# Clay substrate PH?



## Psittac (Jan 29, 2009)

I just replaced my substrate with a cheap DIY/save money clay that I found out about on another forum and after talking to my friend about it I tested the PH.

Unfortunately my PH is at least 6.0 if not lower (my test kit only goes to 6.0 so it could be off the charts)

My question is this, do the expensive clay substrates lower the PH allready?
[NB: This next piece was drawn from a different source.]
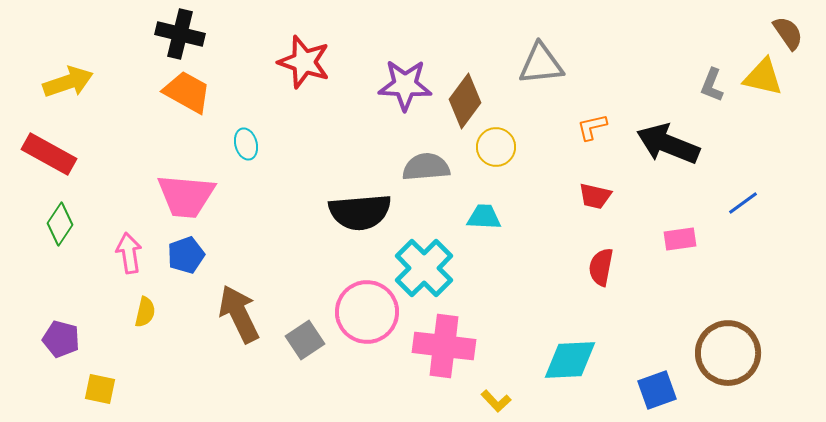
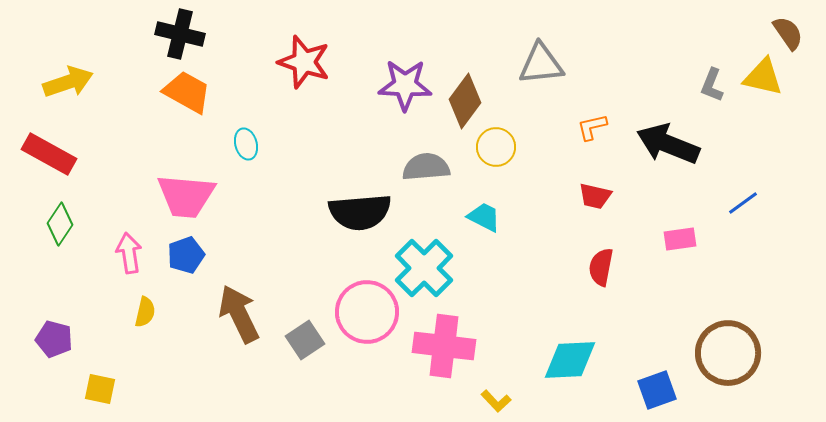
cyan trapezoid: rotated 24 degrees clockwise
purple pentagon: moved 7 px left
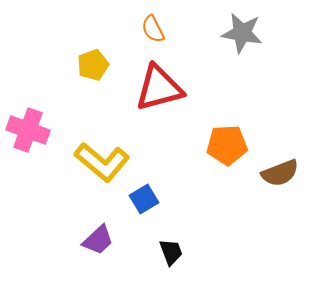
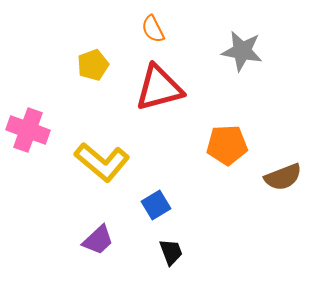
gray star: moved 18 px down
brown semicircle: moved 3 px right, 4 px down
blue square: moved 12 px right, 6 px down
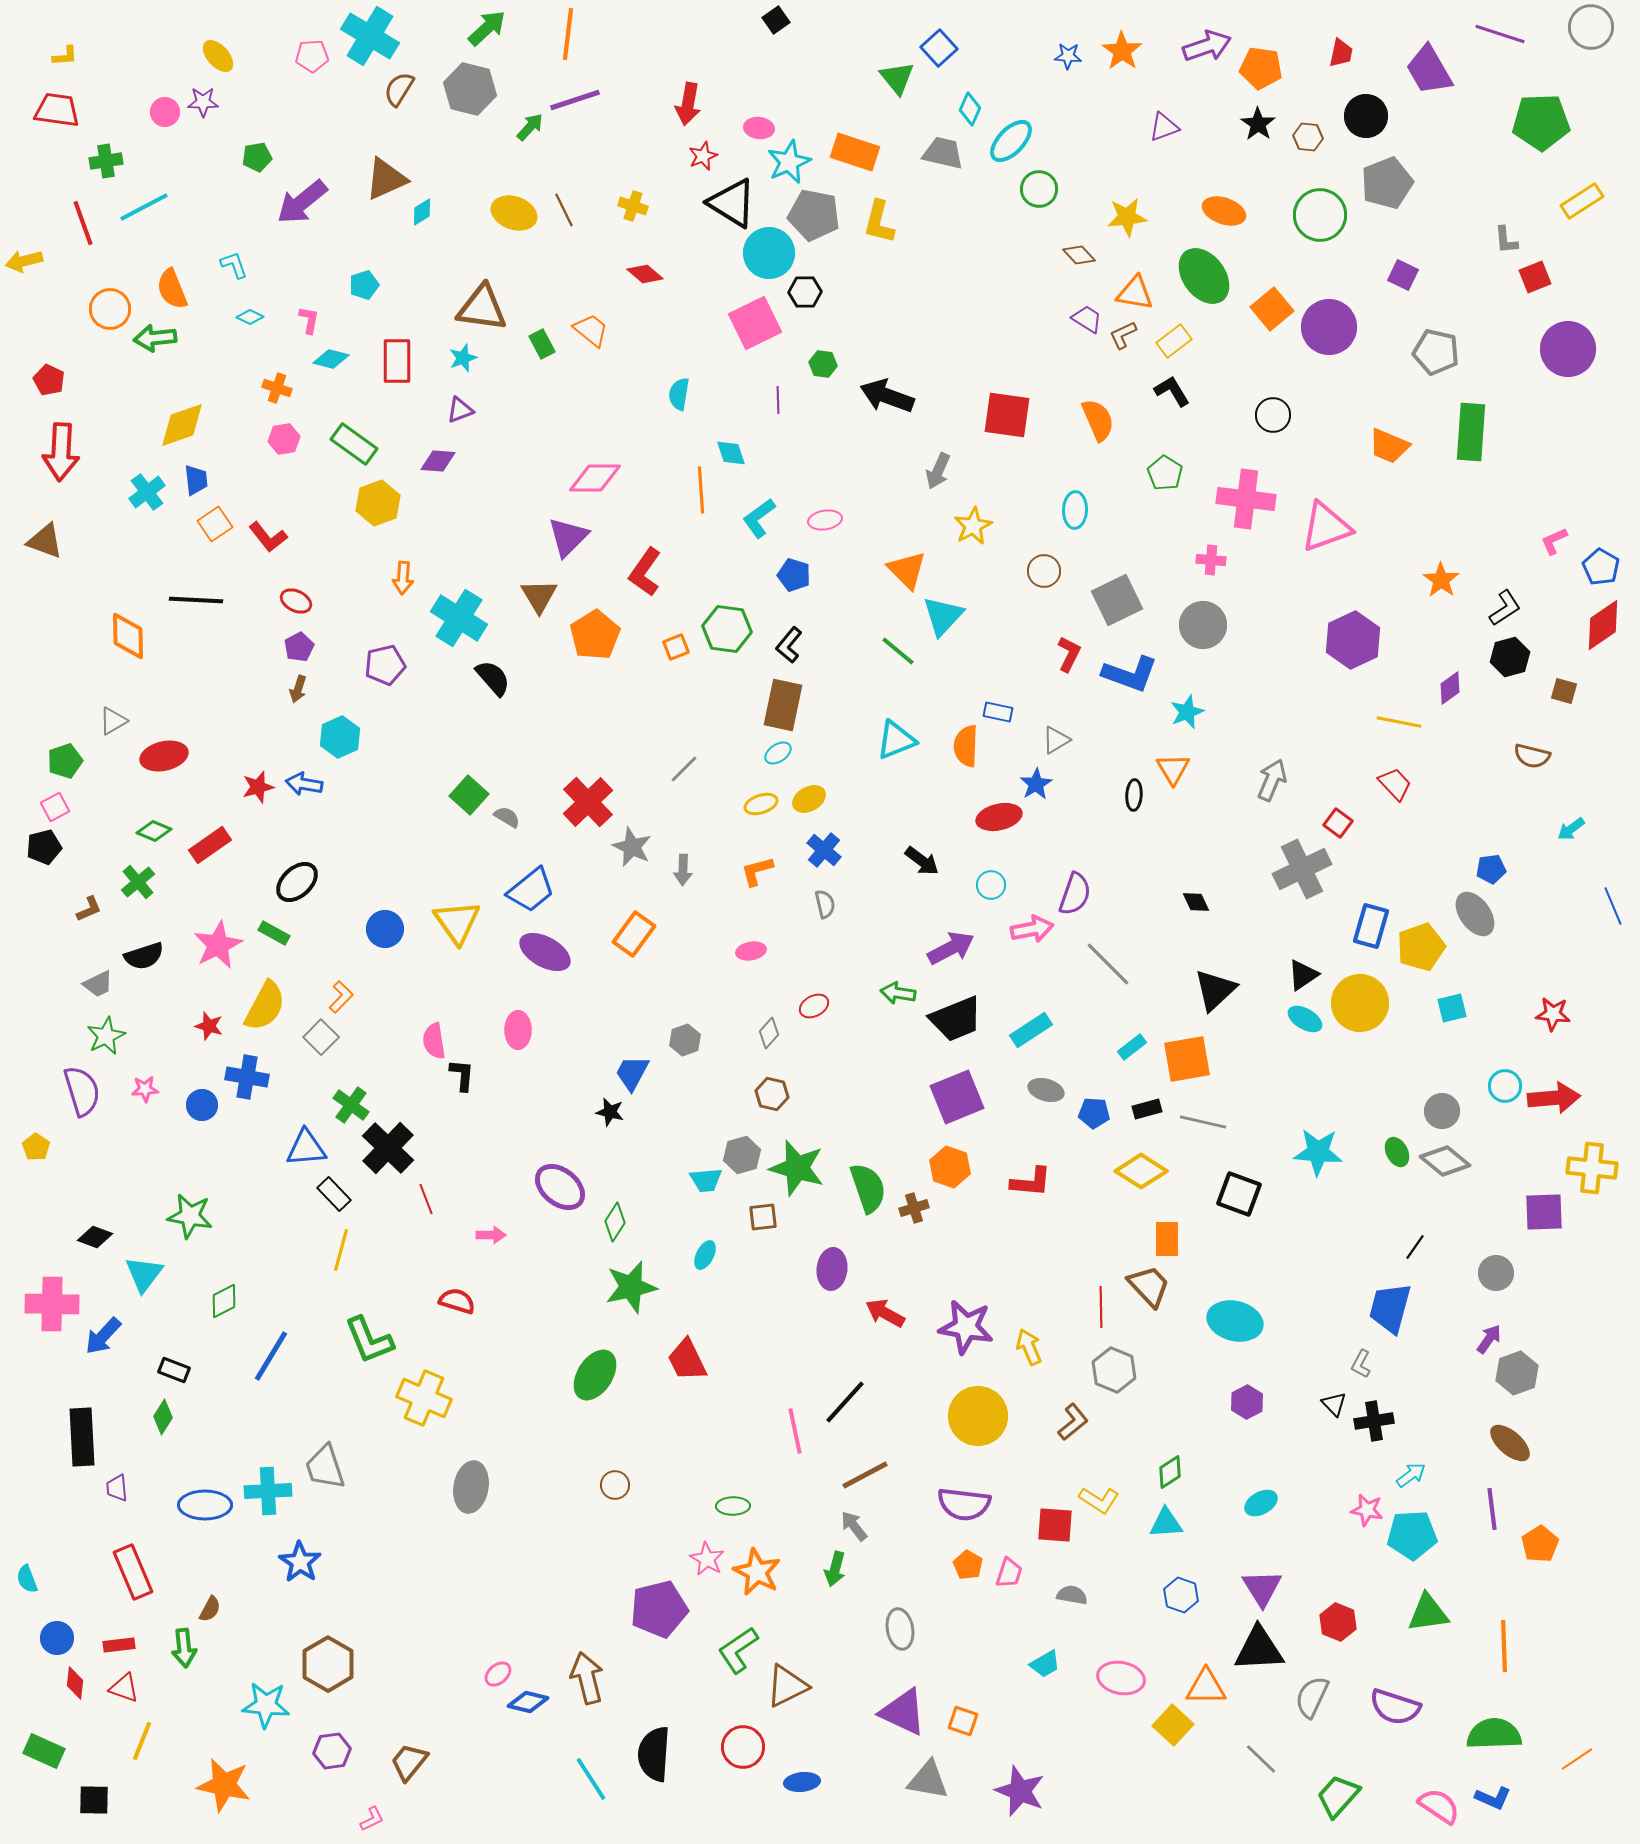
I don't know if this is normal or because I decided to cut corners.

My PH was only at 7.0 to begin with (7.6 tap with neutral regulator) so dropping to 6.0 isn't that scary, it's that it could be off the charts that I'm worried about.

I'm slowly adding neutral regulator now to raise the PH to 7.0 but I need input so I can decide what to do now.


----------



## Zapins (Jul 28, 2004)

I wouldn't worry about the pH being lowered. pH changes aren't really very important in the planted aquarium contrary to popular belief. I wouldn't add pH changing chemicals though because they frequently can cause problems with overdosing. Clay will tend to be lower in pH in general because it is negatively charged. 

The small grains that make up the clay gather up electrons from other substances like a static charge causing them to be negatively charged. What this does is the clay will attract positively charged molecules like calcium, magnesium, iron, potassium, and hydrogen atoms from CO2 (after it reacts with water to become carboxylic acid) becoming acidic. 

One problem with this occurrence is that the clay will tend to lock up a lot of nutrients in the substrate rather than letting them float around the water column for the plants to use. If you really want to do something (though it probably isn't necessary) you can help release nutrients from the clay by adding some calcium carbonate (CaCO3) to the water, or add a limestone rock, crushed coral or other calcium containing substance to the filter or water. The calcium will bind to the clay and cause it to clump together, releasing the other nutrients that it attracted, the clumping will also improve aeration. 

Overall, you will find that aquariums are very forgiving and extremely precise conditions aren't needed. Just as long as there are enough nutrients, and light to go around plants will grow fine. Don't stress too much!


----------



## Psittac (Jan 29, 2009)

Wow thanks for that reply.

I'll look into putting some coral chips into my canister filter then.

Where do I get calcium carbonate? I added baking soda tonight, the first dose didn't bring it past 1 kh, the second dose of almost the same shot it up to 7.5 kh

I'm trying to get the hang of balancing this tank now, in the past it was simple, all I had to do was water changes and nothing even really needed to be tested.


----------



## TAB (Feb 7, 2009)

Your local feed store. Buy oster shells. I used them for a decade as media for a my calcuim reactor on a 240 reef.


----------